Ms Seligman told the tribunal, composed of Brian Murray, Rosemary Healy-Rae and Jack Nicholas, how she and her husband had lived in apartments on Arran Quay in Dublin - and after his death she had lived in Clonfadda Wood in Blackrock, Co Dublin - and "nobody has ever complained" about their dogs.
In her last apartment she was paying rent of €2,100 a month, but when the Rent Restrictions were introduced, her landlady said she wanted the apartment back for her mother-in-law and she had to leave.
She saw an advertisement for the apartment in Priory Court and met Frank Pierce, who represents DNG Pierce Properties in Gorey.
She claimed that the day she called to his office it was "in chaos" with "three children taking the place apart" and although she signed the lease, she didn't read it.
"I asked Mr Pierce: 'Is there anything onerous I should know about in this?' and he said 'no', it was a standard lease. I didn't say anything about the dog, it never occurred to me."
She said she asked for a copy of the lease and was told it would be put in the post. Her €1,700 deposit and first month's rent was taken from her bank account and she thought everything was in order. "A short time after that I got a telephone call from Mary Bowe. Over the years I have known her as a pleasant acquaintance. She said, 'as soon as you come down, come for lunch in Marlfield'," she said.
In the weeks that followed, she moved her "bits and pieces" into the apartment and everything was fine until the end of October.
"I was in and out and the dog was always with me. Nobody said a word." But after the incident with the pram, "I got a phone call from Mr Pierce: 'You can't keep a dog here, get rid of the dog... it says in your lease you can't have a dog, it's against the house rules'."
She told him she had never been given her copy of the lease or a copy of the House Rules. That night at about midnight somebody put the lease and House Rules into her letter box, she claimed, although Mr Pierce said he dropped them in on his way home from work in the early evening.
"If I had seen it I would have asked the landlady to see if it could be waived, or if there was any way around it."
After getting a letter on November 10, 2017 giving her 21 days to "remedy the breach", she rang Mary Bowe, telling her: "I am going to be evicted.
"She told me, 'we love dogs, we have always had dogs, we even encourage visitors to bring dogs (to Marlfield House). Don't worry about this, he is not speaking for me. If necessary I will get rid of the agent rather than the dog.'"
A few days later Barbara Seligman sent three bunches of red roses she bought in Lidl to Mrs Bowe.
In the weeks that followed Mrs Seligman also got involved in an acrimonious dispute with the management company of Priory Court over her parking. She told the hearing that rubbish and garden refuse was dumped on her car, notes were stuck to her window with glue telling her she was parking in the wrong space and at one stage she parked across the entrance in protest.
She claimed that when she was walking through Gorey, Mr Pierce "roared at me, as if I was a fishwife, 'you get rid of that dog'," something Mr Pierce strenuously denied.
"This was all because of the dog. They all have husbands and wives and companions, anybody they want, I need a dog, I can't have a dog. If it was causing one iota of trouble I would deal with it," she said, adding that the only time Topaz was alone was when she was playing Bridge.
Her barrister, Karl Monahan BL, read a letter from Mrs Seligman's oncologist, Dr Janice Walsh, saying "small comfort dogs help to keep her stress levels down".

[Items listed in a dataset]
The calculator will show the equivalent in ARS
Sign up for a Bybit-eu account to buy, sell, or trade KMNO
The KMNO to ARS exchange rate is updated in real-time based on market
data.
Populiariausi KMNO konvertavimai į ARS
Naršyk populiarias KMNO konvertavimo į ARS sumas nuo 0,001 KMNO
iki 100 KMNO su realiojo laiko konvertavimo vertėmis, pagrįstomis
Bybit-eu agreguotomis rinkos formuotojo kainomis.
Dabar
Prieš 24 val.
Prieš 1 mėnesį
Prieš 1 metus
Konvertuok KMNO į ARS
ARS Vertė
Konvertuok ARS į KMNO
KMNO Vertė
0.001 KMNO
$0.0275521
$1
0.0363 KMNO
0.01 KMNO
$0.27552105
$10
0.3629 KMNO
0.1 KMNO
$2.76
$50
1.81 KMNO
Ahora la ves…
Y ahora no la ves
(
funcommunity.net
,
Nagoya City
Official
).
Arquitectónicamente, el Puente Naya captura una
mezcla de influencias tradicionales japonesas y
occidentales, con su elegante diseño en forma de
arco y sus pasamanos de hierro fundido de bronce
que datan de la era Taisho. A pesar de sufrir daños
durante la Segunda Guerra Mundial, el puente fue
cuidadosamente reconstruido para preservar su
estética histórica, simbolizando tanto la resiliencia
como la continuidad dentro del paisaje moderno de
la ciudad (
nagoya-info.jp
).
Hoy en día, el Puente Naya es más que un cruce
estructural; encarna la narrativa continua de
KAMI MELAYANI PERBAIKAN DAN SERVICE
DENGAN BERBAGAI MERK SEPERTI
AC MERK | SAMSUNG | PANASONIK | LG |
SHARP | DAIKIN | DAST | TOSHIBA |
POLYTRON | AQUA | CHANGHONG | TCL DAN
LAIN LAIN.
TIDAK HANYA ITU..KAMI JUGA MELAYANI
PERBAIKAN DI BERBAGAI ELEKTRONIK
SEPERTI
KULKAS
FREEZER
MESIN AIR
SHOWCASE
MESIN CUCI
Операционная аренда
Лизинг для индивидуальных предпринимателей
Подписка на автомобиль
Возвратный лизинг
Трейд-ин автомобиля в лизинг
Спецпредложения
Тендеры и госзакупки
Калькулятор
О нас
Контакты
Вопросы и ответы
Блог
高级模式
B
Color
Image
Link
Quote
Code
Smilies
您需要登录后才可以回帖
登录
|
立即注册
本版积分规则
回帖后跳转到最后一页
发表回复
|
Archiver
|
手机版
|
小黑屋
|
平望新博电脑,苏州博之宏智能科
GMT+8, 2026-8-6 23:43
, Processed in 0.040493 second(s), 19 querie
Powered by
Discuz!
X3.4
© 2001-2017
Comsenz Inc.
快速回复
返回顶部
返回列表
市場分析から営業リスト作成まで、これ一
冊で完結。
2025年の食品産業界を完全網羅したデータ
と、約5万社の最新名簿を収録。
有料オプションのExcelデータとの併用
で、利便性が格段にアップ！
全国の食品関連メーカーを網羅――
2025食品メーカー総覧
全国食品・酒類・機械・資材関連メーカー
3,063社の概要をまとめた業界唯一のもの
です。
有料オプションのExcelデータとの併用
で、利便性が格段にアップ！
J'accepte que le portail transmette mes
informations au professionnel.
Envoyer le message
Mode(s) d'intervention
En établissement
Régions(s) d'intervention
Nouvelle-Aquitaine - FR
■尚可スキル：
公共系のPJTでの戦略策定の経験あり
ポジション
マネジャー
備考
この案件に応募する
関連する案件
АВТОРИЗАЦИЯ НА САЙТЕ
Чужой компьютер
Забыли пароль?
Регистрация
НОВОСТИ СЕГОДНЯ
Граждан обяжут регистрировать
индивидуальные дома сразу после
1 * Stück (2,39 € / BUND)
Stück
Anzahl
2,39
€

- _TASKS TO COMPLETE_:
(1) Condense the paragraph of the tribunal excerpt that begins "In the weeks that followed Mrs Seligman also got involved" into a short bulleted list that keeps its main facts.
(2) Answer these questions from the tribunal excerpt:
(a) What monthly rent was Ms Seligman paying in her last apartment?
(b) On what date did she get the letter giving her 21 days to "remedy the breach"?
(c) Where did she buy the red roses she sent to Mrs Bowe?
(3) Repeat the tribunal excerpt from "In the weeks that followed, she" up to and including "the early evening.".

- _TASK RESULTS_:
(1)
- In the following weeks, Mrs Seligman got into a bitter dispute with the Priory Court management company over her parking.
- She told the hearing that rubbish and garden refuse were dumped on her car.
- Notes telling her she was parking in the wrong space were glued to her window.
- At one stage she parked across the entrance in protest.

(2)
(a) €2,100 a month.
(b) November 10, 2017.
(c) In Lidl.

(3)
In the weeks that followed, she moved her "bits and pieces" into the apartment and everything was fine until the end of October.
"I was in and out and the dog was always with me. Nobody said a word." But after the incident with the pram, "I got a phone call from Mr Pierce: 'You can't keep a dog here, get rid of the dog... it says in your lease you can't have a dog, it's against the house rules'."
She told him she had never been given her copy of the lease or a copy of the House Rules. That night at about midnight somebody put the lease and House Rules into her letter box, she claimed, although Mr Pierce said he dropped them in on his way home from work in the early evening.